Concern for the safety of the civilians trapped in the war zone has increased in recent weeks as the government pushed ahead with its offensive to crush the Tamil Tiger rebels and end the nation's quarter-century civil war.

On Monday, the military broke through rebel fortifications on the edge of a previously declared "no fire" zone along the northeastern coast, sparking an exodus of more than 100,000 civilians. The rebels said at least 1,000 civilians were killed in that battle and the Red Cross said hundreds had been killed or wounded.

Neighboring India, under pressure from its own Tamil population in the midst of a national election, was sending National Security Adviser M. K. Narayanan and Foreign Secretary Shivshankar Monen to Sri Lanka on Friday to push for a cease-fire.

'All killing must stop'
"We are very unhappy at the continued killing in Sri Lanka. All killing must stop. There must be an immediate cessation of all hostilities," External Affairs Ministry spokesman Vishu Prakash said in a statement Thursday.

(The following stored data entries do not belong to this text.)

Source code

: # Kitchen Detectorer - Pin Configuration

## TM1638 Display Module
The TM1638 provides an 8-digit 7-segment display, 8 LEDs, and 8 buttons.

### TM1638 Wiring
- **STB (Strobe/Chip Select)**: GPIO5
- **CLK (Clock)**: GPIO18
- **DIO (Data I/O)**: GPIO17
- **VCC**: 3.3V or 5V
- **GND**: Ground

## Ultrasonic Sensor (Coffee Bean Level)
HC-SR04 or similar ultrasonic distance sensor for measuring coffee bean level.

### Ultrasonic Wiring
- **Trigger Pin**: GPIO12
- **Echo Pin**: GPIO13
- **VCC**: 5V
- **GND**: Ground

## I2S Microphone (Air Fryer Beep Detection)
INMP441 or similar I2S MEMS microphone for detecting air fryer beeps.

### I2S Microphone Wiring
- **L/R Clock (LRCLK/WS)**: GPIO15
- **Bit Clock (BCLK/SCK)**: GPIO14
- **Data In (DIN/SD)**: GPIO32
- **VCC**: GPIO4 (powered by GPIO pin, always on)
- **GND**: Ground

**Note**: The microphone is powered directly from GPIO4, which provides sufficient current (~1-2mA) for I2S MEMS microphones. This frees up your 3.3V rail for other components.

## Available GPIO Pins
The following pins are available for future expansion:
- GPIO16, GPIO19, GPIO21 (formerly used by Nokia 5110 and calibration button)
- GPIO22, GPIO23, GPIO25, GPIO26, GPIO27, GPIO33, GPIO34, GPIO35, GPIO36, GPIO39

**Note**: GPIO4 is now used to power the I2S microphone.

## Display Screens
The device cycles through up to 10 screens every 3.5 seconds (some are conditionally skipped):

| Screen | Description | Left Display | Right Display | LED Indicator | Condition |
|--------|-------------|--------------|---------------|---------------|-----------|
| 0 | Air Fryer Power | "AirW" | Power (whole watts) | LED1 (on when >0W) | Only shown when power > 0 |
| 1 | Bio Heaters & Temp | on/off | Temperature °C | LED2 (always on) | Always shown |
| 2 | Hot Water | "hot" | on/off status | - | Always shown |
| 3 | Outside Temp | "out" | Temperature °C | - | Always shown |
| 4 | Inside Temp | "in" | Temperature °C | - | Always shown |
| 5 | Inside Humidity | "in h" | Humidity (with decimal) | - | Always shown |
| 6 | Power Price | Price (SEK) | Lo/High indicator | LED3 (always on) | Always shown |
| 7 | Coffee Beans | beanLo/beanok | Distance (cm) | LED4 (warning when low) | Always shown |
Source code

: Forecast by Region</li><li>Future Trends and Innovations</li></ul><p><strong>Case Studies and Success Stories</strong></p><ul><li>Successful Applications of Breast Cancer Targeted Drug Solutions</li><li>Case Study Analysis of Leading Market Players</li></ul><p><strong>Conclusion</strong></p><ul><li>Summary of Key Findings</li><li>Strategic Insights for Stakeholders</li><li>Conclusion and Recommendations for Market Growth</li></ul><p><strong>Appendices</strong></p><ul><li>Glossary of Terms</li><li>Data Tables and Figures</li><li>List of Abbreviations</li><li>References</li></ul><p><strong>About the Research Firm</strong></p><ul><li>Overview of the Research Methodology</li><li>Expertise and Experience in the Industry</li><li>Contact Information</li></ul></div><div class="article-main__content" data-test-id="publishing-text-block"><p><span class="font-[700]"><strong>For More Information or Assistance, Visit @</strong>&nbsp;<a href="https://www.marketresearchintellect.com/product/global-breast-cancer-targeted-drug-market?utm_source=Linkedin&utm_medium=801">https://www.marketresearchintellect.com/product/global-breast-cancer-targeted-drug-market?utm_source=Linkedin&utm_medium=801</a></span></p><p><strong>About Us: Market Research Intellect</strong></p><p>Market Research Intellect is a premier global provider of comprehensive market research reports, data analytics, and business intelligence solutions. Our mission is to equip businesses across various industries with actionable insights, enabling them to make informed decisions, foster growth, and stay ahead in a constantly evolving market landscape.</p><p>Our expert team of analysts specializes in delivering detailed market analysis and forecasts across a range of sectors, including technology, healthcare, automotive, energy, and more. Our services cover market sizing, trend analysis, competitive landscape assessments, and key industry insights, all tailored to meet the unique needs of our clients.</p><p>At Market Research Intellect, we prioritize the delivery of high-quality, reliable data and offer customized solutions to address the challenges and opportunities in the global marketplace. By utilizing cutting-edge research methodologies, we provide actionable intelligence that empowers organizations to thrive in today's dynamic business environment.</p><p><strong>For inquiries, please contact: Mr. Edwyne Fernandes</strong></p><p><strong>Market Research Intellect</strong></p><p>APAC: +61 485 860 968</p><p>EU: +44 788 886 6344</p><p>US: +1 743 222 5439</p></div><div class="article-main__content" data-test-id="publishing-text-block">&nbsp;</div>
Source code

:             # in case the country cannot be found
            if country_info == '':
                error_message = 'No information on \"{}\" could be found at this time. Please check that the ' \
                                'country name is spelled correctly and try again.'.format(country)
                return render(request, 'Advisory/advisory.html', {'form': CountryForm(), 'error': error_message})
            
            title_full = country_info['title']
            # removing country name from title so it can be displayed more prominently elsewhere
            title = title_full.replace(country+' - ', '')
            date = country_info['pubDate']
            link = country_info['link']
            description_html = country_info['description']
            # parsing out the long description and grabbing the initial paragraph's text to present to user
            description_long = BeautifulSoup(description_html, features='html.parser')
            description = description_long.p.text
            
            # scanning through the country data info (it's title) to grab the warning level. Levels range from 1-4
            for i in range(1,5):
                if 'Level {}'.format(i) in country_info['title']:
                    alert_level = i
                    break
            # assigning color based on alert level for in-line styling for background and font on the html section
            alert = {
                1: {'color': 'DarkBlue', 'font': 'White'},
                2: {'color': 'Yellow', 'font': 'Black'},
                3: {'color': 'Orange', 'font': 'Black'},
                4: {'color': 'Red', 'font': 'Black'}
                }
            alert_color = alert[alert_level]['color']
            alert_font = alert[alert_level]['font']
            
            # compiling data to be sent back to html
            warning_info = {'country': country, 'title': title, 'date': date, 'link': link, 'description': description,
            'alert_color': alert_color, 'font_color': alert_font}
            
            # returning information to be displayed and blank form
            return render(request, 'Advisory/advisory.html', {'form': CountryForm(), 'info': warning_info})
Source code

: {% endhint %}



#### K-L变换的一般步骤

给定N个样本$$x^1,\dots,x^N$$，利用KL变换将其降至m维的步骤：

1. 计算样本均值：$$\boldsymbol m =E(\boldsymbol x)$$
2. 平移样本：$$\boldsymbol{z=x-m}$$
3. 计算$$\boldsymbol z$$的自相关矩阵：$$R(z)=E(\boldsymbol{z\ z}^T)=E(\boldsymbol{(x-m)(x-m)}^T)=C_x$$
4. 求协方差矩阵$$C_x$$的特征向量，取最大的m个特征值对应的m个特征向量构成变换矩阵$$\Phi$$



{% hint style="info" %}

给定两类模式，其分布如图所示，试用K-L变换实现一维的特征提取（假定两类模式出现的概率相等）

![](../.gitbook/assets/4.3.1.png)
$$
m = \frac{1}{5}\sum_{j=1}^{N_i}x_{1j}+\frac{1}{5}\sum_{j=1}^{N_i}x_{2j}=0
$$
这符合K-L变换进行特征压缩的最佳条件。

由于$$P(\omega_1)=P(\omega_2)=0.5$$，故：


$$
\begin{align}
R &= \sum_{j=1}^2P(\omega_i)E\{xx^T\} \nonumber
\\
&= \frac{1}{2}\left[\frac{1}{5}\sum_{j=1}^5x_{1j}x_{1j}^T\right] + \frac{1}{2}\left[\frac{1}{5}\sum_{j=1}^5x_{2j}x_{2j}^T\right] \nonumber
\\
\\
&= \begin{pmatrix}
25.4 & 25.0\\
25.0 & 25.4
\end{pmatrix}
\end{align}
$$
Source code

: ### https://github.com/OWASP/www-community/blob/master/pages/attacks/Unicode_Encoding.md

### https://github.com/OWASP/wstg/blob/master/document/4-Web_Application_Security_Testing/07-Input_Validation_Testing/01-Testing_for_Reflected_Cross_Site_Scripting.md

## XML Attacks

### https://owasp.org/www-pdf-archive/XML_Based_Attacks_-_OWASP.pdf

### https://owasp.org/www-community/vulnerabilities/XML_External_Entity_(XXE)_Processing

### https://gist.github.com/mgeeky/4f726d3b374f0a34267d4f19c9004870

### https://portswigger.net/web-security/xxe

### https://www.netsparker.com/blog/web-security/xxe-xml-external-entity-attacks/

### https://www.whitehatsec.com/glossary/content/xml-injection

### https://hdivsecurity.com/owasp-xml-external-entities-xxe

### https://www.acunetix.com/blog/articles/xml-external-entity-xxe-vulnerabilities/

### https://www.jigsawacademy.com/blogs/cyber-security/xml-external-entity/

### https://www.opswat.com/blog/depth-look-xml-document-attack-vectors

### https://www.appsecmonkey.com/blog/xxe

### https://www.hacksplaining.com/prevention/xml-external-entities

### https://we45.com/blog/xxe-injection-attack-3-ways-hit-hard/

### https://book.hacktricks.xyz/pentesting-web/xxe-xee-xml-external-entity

International rights groups have accused the government of shelling densely populated civilian areas in the war zone and accused the rebels of holding the civilians hostage for use as human shields against the government offensive. Both sides deny the accusations.

At least 6,432 civilians were killed in the intense fighting over the past three months and 13,946 wounded, according to a private U.N. document circulated among diplomatic missions in Sri Lanka in recent days. The casualties were reported as "verified data" in the document, which was given to The Associated Press by a foreign diplomat Friday.

The U.N. has declined to publicly release its casualty figures and had no immediate comment on the document.

The level of civilian deaths has increased dramatically as the fighting has worn on, according to the U.N. An average of 33 civilians were killed each day at the end of January, a number that jumped to 116 by April, the document reported.

The rebels have been fighting to create an independent homeland for ethnic minority Tamils, who have faced decades of marginalization by governments controlled by the ethnic Sinhalese majority.